Task item: Quote all of the data exactly as given. Skip every picture it contains.

Given data:
▬▬▬▬▬▬▬▬▬▬
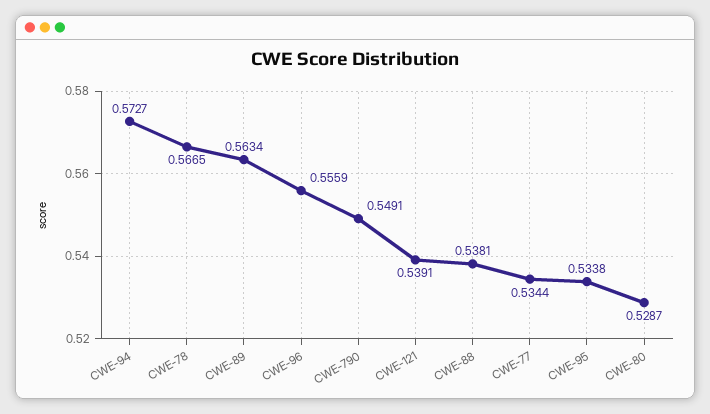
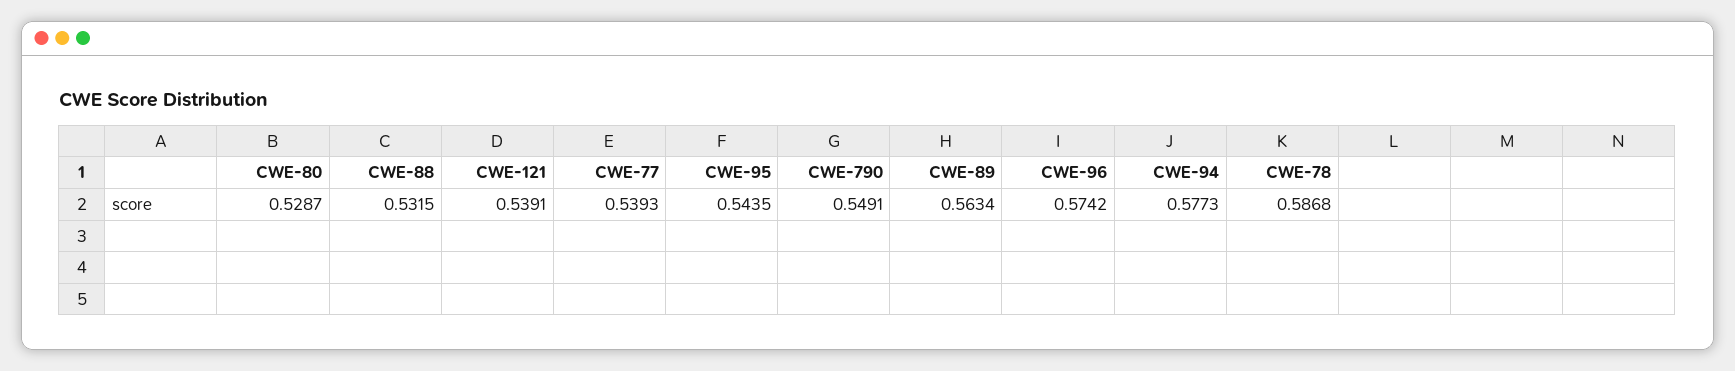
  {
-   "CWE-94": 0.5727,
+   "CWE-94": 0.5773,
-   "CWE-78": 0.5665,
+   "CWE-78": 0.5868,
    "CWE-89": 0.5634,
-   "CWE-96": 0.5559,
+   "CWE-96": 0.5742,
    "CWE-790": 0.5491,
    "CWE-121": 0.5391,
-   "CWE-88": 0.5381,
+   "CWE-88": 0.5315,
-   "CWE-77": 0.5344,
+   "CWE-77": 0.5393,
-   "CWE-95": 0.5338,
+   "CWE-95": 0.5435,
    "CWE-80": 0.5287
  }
▬▬▬▬▬▬▬▬▬▬
Answer for the task:
  {
-   "CWE-94": 0.5727,
+   "CWE-94": 0.5773,
-   "CWE-78": 0.5665,
+   "CWE-78": 0.5868,
    "CWE-89": 0.5634,
-   "CWE-96": 0.5559,
+   "CWE-96": 0.5742,
    "CWE-790": 0.5491,
    "CWE-121": 0.5391,
-   "CWE-88": 0.5381,
+   "CWE-88": 0.5315,
-   "CWE-77": 0.5344,
+   "CWE-77": 0.5393,
-   "CWE-95": 0.5338,
+   "CWE-95": 0.5435,
    "CWE-80": 0.5287
  }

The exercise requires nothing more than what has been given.